Top of THE DATA
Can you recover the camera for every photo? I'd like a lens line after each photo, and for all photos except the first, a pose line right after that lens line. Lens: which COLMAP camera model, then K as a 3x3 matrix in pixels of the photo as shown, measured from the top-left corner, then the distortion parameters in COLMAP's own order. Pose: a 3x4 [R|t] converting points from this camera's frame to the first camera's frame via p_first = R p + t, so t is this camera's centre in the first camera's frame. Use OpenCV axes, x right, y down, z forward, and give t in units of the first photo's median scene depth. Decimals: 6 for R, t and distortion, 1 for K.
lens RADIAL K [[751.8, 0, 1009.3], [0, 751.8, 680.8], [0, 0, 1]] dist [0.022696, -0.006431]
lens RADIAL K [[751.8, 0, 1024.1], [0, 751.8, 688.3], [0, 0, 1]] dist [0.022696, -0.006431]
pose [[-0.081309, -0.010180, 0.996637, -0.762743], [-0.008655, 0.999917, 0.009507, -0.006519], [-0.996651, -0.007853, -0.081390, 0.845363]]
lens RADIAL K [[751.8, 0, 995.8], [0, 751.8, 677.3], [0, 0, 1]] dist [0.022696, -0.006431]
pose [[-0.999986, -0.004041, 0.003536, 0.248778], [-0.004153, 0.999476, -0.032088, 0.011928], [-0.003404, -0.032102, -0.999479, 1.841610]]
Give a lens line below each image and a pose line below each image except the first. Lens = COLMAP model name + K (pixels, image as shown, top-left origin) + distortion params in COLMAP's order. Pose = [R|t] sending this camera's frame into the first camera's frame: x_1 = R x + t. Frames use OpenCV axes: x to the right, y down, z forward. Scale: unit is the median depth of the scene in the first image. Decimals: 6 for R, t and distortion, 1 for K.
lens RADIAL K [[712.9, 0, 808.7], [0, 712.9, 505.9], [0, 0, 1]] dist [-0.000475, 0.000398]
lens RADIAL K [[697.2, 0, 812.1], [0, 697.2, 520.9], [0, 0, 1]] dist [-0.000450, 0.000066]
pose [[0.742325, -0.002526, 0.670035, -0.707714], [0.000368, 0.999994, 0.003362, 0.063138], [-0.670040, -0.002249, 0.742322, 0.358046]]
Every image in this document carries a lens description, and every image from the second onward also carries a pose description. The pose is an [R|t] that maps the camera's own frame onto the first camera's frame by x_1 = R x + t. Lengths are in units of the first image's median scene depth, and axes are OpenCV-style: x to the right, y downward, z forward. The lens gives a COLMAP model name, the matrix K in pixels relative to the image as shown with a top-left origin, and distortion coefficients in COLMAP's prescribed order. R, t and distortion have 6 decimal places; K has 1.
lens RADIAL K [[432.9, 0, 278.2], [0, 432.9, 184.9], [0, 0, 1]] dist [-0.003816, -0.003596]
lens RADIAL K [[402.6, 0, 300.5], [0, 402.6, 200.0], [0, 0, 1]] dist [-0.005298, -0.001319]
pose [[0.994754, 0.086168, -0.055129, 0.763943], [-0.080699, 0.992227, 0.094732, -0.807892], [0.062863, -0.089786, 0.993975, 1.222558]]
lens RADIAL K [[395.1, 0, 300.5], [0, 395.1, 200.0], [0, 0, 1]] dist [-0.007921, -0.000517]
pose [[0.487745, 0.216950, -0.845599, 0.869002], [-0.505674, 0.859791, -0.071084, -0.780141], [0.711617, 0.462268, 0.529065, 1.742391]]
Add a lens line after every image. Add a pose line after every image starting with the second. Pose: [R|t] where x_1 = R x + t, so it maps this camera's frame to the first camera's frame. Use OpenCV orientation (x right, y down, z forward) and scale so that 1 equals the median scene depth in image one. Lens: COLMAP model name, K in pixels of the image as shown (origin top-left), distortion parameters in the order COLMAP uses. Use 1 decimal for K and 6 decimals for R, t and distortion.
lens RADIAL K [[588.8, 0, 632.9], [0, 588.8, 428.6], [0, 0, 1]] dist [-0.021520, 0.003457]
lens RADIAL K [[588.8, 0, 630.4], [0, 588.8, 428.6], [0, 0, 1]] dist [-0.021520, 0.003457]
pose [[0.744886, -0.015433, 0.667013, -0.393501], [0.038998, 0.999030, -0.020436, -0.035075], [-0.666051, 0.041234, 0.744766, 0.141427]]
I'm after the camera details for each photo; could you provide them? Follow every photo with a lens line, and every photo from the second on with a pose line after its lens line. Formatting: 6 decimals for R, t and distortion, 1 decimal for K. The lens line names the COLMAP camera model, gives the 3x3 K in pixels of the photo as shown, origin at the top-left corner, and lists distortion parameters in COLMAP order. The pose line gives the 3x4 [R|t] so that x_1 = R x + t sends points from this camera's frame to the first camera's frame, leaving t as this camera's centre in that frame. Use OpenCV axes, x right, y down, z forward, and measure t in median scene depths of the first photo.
Bottom of THE DATA
**AIM OF THE TASK:** An exact copy of every record is required here.

**TASK SOLUTION:**
Can you recover the camera for every photo? I'd like a lens line after each photo, and for all photos except the first, a pose line right after that lens line. Lens: which COLMAP camera model, then K as a 3x3 matrix in pixels of the photo as shown, measured from the top-left corner, then the distortion parameters in COLMAP's own order. Pose: a 3x4 [R|t] converting points from this camera's frame to the first camera's frame via p_first = R p + t, so t is this camera's centre in the first camera's frame. Use OpenCV axes, x right, y down, z forward, and give t in units of the first photo's median scene depth. Decimals: 6 for R, t and distortion, 1 for K.
lens RADIAL K [[751.8, 0, 1009.3], [0, 751.8, 680.8], [0, 0, 1]] dist [0.022696, -0.006431]
lens RADIAL K [[751.8, 0, 1024.1], [0, 751.8, 688.3], [0, 0, 1]] dist [0.022696, -0.006431]
pose [[-0.081309, -0.010180, 0.996637, -0.762743], [-0.008655, 0.999917, 0.009507, -0.006519], [-0.996651, -0.007853, -0.081390, 0.845363]]
lens RADIAL K [[751.8, 0, 995.8], [0, 751.8, 677.3], [0, 0, 1]] dist [0.022696, -0.006431]
pose [[-0.999986, -0.004041, 0.003536, 0.248778], [-0.004153, 0.999476, -0.032088, 0.011928], [-0.003404, -0.032102, -0.999479, 1.841610]]
Give a lens line below each image and a pose line below each image except the first. Lens = COLMAP model name + K (pixels, image as shown, top-left origin) + distortion params in COLMAP's order. Pose = [R|t] sending this camera's frame into the first camera's frame: x_1 = R x + t. Frames use OpenCV axes: x to the right, y down, z forward. Scale: unit is the median depth of the scene in the first image. Decimals: 6 for R, t and distortion, 1 for K.
lens RADIAL K [[712.9, 0, 808.7], [0, 712.9, 505.9], [0, 0, 1]] dist [-0.000475, 0.000398]
lens RADIAL K [[697.2, 0, 812.1], [0, 697.2, 520.9], [0, 0, 1]] dist [-0.000450, 0.000066]
pose [[0.742325, -0.002526, 0.670035, -0.707714], [0.000368, 0.999994, 0.003362, 0.063138], [-0.670040, -0.002249, 0.742322, 0.358046]]
Every image in this document carries a lens description, and every image from the second onward also carries a pose description. The pose is an [R|t] that maps the camera's own frame onto the first camera's frame by x_1 = R x + t. Lengths are in units of the first image's median scene depth, and axes are OpenCV-style: x to the right, y downward, z forward. The lens gives a COLMAP model name, the matrix K in pixels relative to the image as shown with a top-left origin, and distortion coefficients in COLMAP's prescribed order. R, t and distortion have 6 decimal places; K has 1.
lens RADIAL K [[432.9, 0, 278.2], [0, 432.9, 184.9], [0, 0, 1]] dist [-0.003816, -0.003596]
lens RADIAL K [[402.6, 0, 300.5], [0, 402.6, 200.0], [0, 0, 1]] dist [-0.005298, -0.001319]
pose [[0.994754, 0.086168, -0.055129, 0.763943], [-0.080699, 0.992227, 0.094732, -0.807892], [0.062863, -0.089786, 0.993975, 1.222558]]
lens RADIAL K [[395.1, 0, 300.5], [0, 395.1, 200.0], [0, 0, 1]] dist [-0.007921, -0.000517]
pose [[0.487745, 0.216950, -0.845599, 0.869002], [-0.505674, 0.859791, -0.071084, -0.780141], [0.711617, 0.462268, 0.529065, 1.742391]]
Add a lens line after every image. Add a pose line after every image starting with the second. Pose: [R|t] where x_1 = R x + t, so it maps this camera's frame to the first camera's frame. Use OpenCV orientation (x right, y down, z forward) and scale so that 1 equals the median scene depth in image one. Lens: COLMAP model name, K in pixels of the image as shown (origin top-left), distortion parameters in the order COLMAP uses. Use 1 decimal for K and 6 decimals for R, t and distortion.
lens RADIAL K [[588.8, 0, 632.9], [0, 588.8, 428.6], [0, 0, 1]] dist [-0.021520, 0.003457]
lens RADIAL K [[588.8, 0, 630.4], [0, 588.8, 428.6], [0, 0, 1]] dist [-0.021520, 0.003457]
pose [[0.744886, -0.015433, 0.667013, -0.393501], [0.038998, 0.999030, -0.020436, -0.035075], [-0.666051, 0.041234, 0.744766, 0.141427]]
I'm after the camera details for each photo; could you provide them? Follow every photo with a lens line, and every photo from the second on with a pose line after its lens line. Formatting: 6 decimals for R, t and distortion, 1 decimal for K. The lens line names the COLMAP camera model, gives the 3x3 K in pixels of the photo as shown, origin at the top-left corner, and lists distortion parameters in COLMAP order. The pose line gives the 3x4 [R|t] so that x_1 = R x + t sends points from this camera's frame to the first camera's frame, leaving t as this camera's centre in that frame. Use OpenCV axes, x right, y down, z forward, and measure t in median scene depths of the first photo.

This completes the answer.